思えば、私たちの世代は学校から社会人になるまで、疑問を持つことを奨励されてこなかった。問いに対する答えを導く技術のみを教えられ、問いを立てるということをしてこなかった。部活動の場で言えば、「次の地区大会で勝ち抜くために何が必要か?」「盗塁を仕掛けるために有効なリードの取り方は?」など、練習方法について論理的な話を私は部活動の場でした記憶が無い。そういう世代が社会人になって、会社の方針に疑問を持つことが出来るだろうか。考える社員を養成することが出来るだろうか。いや考える社員の必要性を感じる上層部がいるのだろうか。もう少し広い実生活の場において、地域社会の問題点に思いをめぐらすことが出来るだろうか。


話を元に戻す。今回の宮川選手の会見を見て、私はとてもうんざりしている。「ああ、またか。」と。

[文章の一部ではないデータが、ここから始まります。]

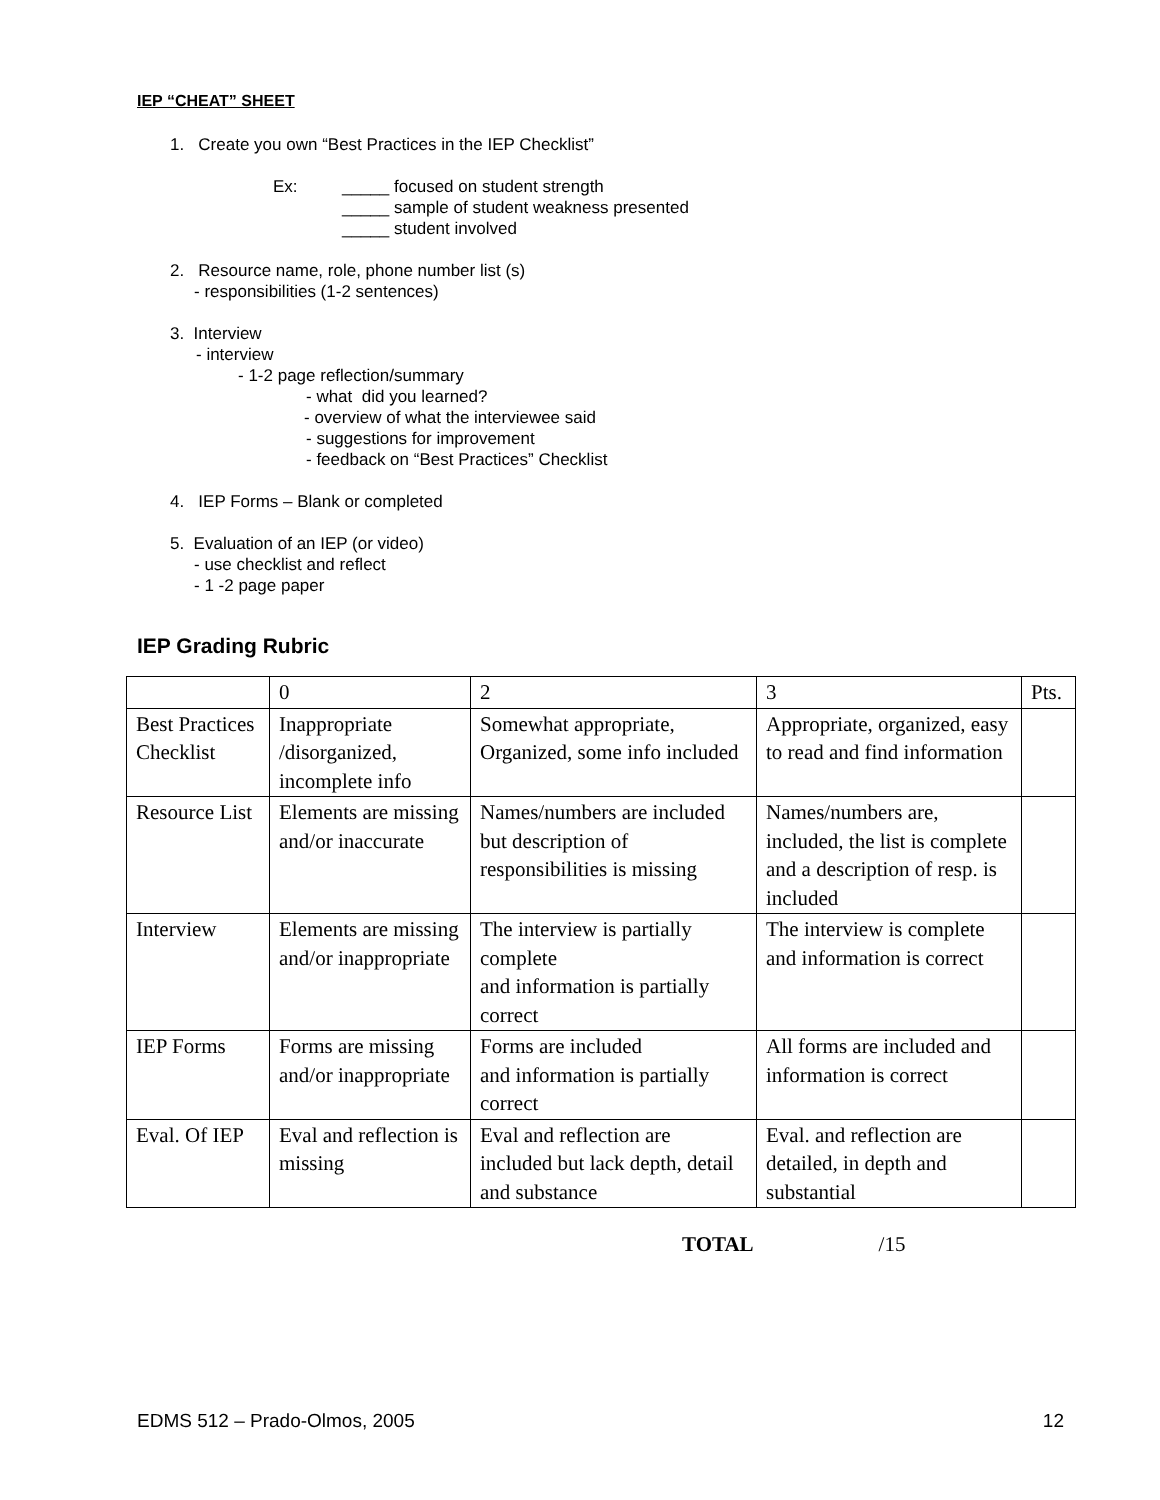IEP “CHEAT” SHEET
1. Create you own “Best Practices in the IEP Checklist”
Ex: _____ focused on student strength
_____ sample of student weakness presented
_____ student involved
2. Resource name, role, phone number list (s)
- responsibilities (1-2 sentences)
3. Interview
- interview
- 1-2 page reflection/summary
- what did you learned?
- overview of what the interviewee said
- suggestions for improvement
- feedback on “Best Practices” Checklist
4. IEP Forms – Blank or completed
5. Evaluation of an IEP (or video)
- use checklist and reflect
- 1 -2 page paper
IEP Grading Rubric
| | 0 | 2 | 3 | Pts. |
| Best Practices Checklist | Inappropriate /disorganized, incomplete info | Somewhat appropriate, Organized, some info included | Appropriate, organized, easy to read and find information | |
| Resource List | Elements are missing and/or inaccurate | Names/numbers are included but description of responsibilities is missing | Names/numbers are, included, the list is complete and a description of resp. is included | |
| Interview | Elements are missing and/or inappropriate | The interview is partially complete and information is partially correct | The interview is complete and information is correct | |
| IEP Forms | Forms are missing and/or inappropriate | Forms are included and information is partially correct | All forms are included and information is correct | |
| Eval. Of IEP | Eval and reflection is missing | Eval and reflection are included but lack depth, detail and substance | Eval. and reflection are detailed, in depth and substantial | |
TOTAL /15
EDMS 512 – Prado-Olmos, 2005 12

スポーツ界において、これまでにも様々なパワハラ・セクハラ・暴行事件・八百長疑惑が取り沙汰されてきた。その度に多くの人が叩かれ、謝罪会見を開き、カメラの放列とフラッシュの嵐の前に身を曝した。そしてまた繰り返される。

このような謝罪会見は、いったい誰に向けて行われているのだろうか。


今回の事件においては、宮川選手のプレーそのものは非難されて当然だが、彼は自身の見解を勇気を持って示した。そこまではいい。だがその手段として、なぜ記者クラブで多くの報道陣を前で記者会見を開かねばならなかったのだろうか。

負傷した関学選手への謝罪なら誠意を持って直接謝罪すれば済む話だ。また自身のチームの首脳陣や大学側に意見を伝えたいのであれば、それもまた大学側との場を持てばよい。大学側が拒否したのかもしれないが、それでも見解を伝える手段は他にもあるだろう。記者会見を開く必然性は無いように見える。

なぜこんなに謝罪会見(今回は謝罪もあるが見解を示した場だったように思う)が開かれるのだろうか。


私たちはもう少し問題の本質を追求するしつこさを備えておくべきだろう。いくら記者会見が開かれても、それは問題解決に貢献しないものならば何もならない。今回の一連の経緯は、日大側をリンチ的に悪者に仕立て上げるパフォーマンスに映る。


誰がこのパフォーマンスをドライブしているのか。


念のためだが、私は日大を擁護するつもりは無い。責任は極めて重い。これだけは明言しておく。

しかし今回も含めて、私がこの種の記者会見に納得がいかないのは、記者会見が問題解決に資するかどうかという問いを誰も立てないことである。


今後は内田前監督に謝罪会見を求める声が大きくなるかもしれない。そして野次馬私刑魔女狩り裁判ショーが繰り返される。もっとありていに言えば、テレビの前の視聴者が好む格好の素材をマスコミは求める。今回の宮川選手の会見では、冒頭に同席した弁護士が宮川選手をアップで撮影することを自粛するよう求めたのに対し、それを無視したテレビ局がいくつかあったという。なるほど、宮川選手の神妙な表情は視聴者の感情を揺さぶり、視聴率につながる格好な素材だったかもしれない。だが彼の今後の人生を考えれば、アップで映す必要がどこにあっただろうか。

ストーリーありきでコトが進められているように思えてならない。このストーリーをドライブするものについて、私たちは思いをめぐらせるべきである。


改めて書いておく。私は日大側には弁解の余地は無いと思う。選手との見解の相違という言い訳は指導者としては致命的だろう。謝罪や辞任・上層部の交代は必要かもしれない。

しかし、それは問題の表層的な部分でしかない。ハナっから「謝罪しろ!辞任しろ!」という声は、根本的な病巣にどれほど迫ることが出来るのだろうか、大いに疑問だ。


関学大の鳥内監督の言葉はとても貴重だ。

「この事案は、アメリカンフットボールあるいはスポーツの範疇を超えているものだと改めて感じた。」

被害者である立場から、問題を矮小化することなく解決に向けた俯瞰的な視点が示されたことにこそ、私は希望を見出したい。